Они остановились. Один высокий, в пенсне, другой приземистый, в очках. Остановились посреди улицы, и тени их. — длинная и короткая — угрожающе сдвинулись.

— Доктор! Видит ваш бог, как я благодарен вам за моего мальчика. Но не смейте так говорить! Неужели к другому ребенку вы пришли бы с другим сердцем! Ведь вы врач!..

— Да! И никто еще не сказал мне, что я плохой врач. Но сейчас речь не о моей профессии. Я о вас говорю, Наум.

— Я революционер. Я интернационалист, доктор.

— Как вы слепы, Наум, как вы слепы! Мне жаль вас. Вы еще горько поплатитесь за то, что таскали каштаны из огня для чужих…

— Ну, достаточно, Юлий Борисович.

— Я только просил вас поберечь себя.

— За счет революционного долга? За счет снисходительности к классовому врагу? За счет попустительства кровососу Самойловичу, который всегда, кстати, прекрасно ладил с уголовным миром.

— Вот теперь вы ближе к пониманию, — сказал Гросман.

— А-а! — в негодовании воскликнул Наум. — Так вот кто мне угрожает!

— Бог с вами! Бог с вами, Наум, — замахал доктор короткими руками. — Самойлович религиозный человек. Он не сделает плохого единоверцу. Я говорил только о бандитах.

— Ах, Юлий Борисович, — вздохнул Наум, — ну, какой он мне единоверец! Он мой классовый враг, и он это понимает лучше вас.

Они уже подошли к небольшому каменному особняку, приобретенному доктором перед войной у разбогатевшего грека-негоцианта. Высеченные в камне мужчины и женщины в туниках разыгрывали на стене сцену из «Илиады». В руках у них были мечи и чаши. Луна четко высвечивала барельеф.

— Время рассудит нас, Наум. Если вы победите, я закажу другой сюжет. Вместо колесниц — тачанки, вместо мечей — буденновские шашки. А кубки придется заменить солдатскими кружками. Это будет ваш эпос. А пока желаю вам всего доброго.

Он хотел смягчить остроту спора.

— До свидания, доктор. Не нужно выбивать шашки. Будет другая жизнь и другие символы.

Наум возвращался с мыслью о сыне. Было больно, что он не может уделить ему больше времени, и радостно, что мальчик выздоравливает, что сейчас он увидит его, поцелует потный горячий лобик, и, может быть, ребенок улыбнется во сне.

Он не успел поцеловать сына, но спас ему жизнь.

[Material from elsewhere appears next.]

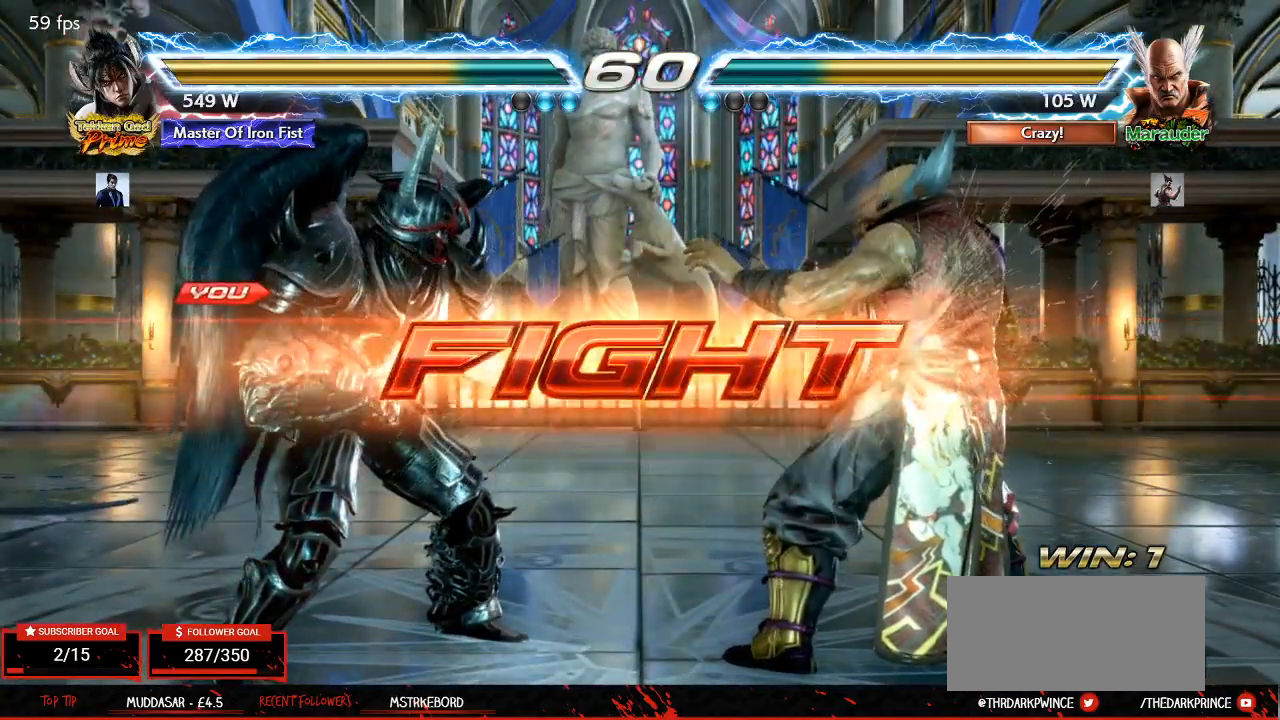
{"dt_ms": 500, "buttons": ["CIRCLE"], "left_stick": "center", "events": [[17, "R2", "down"], [117, "R2", "up"], [117, "left_stick", "center"], [317, "CIRCLE", "down"]]}
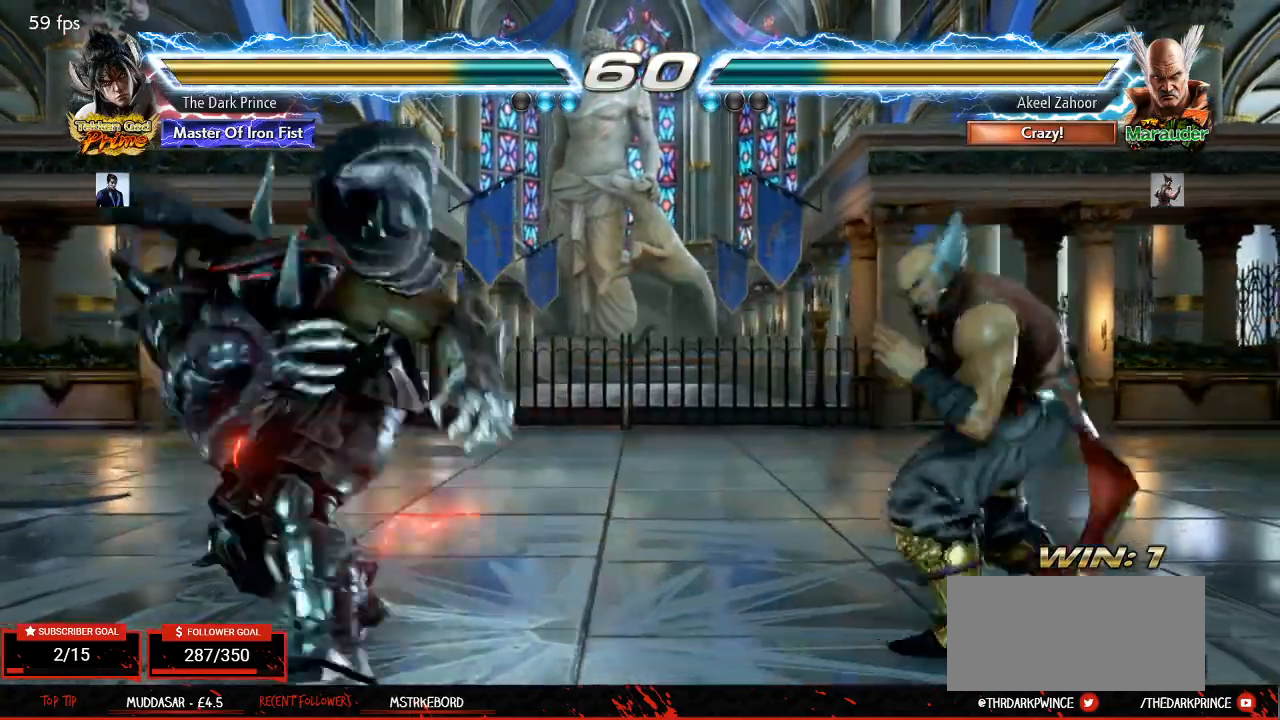
{"dt_ms": 500, "buttons": [], "left_stick": "left", "events": [[150, "left_stick", "left"], [217, "left_stick", "center"], [367, "CIRCLE", "up"], [417, "left_stick", "left"]]}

Правда, он никогда не узнал, что Сажень взял с собой три гранаты, чтобы швырнуть их одну за другой в окно его комнаты, где душной ночью, невозможно было закрыть плотные ставни.

Сажень вошел в тень напротив дома и, слившись со стеной, продел палец в кольцо первой лимонки. Секунды оставались до броска, когда он увидел приближающегося человека и сразу же узнал его в ярком лунном свете. Он не мог ошибиться, потому что хорошо помнил по централу, да и по местной тюрьме, где они вместе со многими шагали вереницей, друг за другом, по квадратному двору на положенных прогулках.

Осторожно Сажень высвободил палец из кольца. Он был доволен, потому что, считая себя мстителем, не хотел крови посторонних людей, кто бы ни оказался в комнате. Покарать следовало только приговоренного, и сама судьба пошла ему навстречу. Опустив гранату в карман, Сажень взялся за рукоять «смит-вессона». Ему нравился этот тяжелый револьвер крупного калибра…

— Миндлин!

Голос резко вырвал Наума из радостных дум.

Рука рванулась к нагану, но задержалась. Подумал: если хотят убить, уже бы выстрелили…

Сажень по-прежнему стоял в темноте, и Наум его узнать не мог.

— Кто вы?

— Товарищ по борьбе. Которую вы предали.

— Что вам нужно?

Он все-таки дотянулся до нагана, но было уже поздно.

— Твоей смерти, изменник!

Жена не спала. Она слышала. Бросилась к окну и сначала увидела, как из черной тени сверкнул огонь. Наум сделал шаг вперед. Она еще успела подумать: не попал! Но трудно было промахнуться, стреляя с нескольких шагов в хорошо освещенного человека. Наум умирал быстро — две-три секунды. Падая, он был уже мертв.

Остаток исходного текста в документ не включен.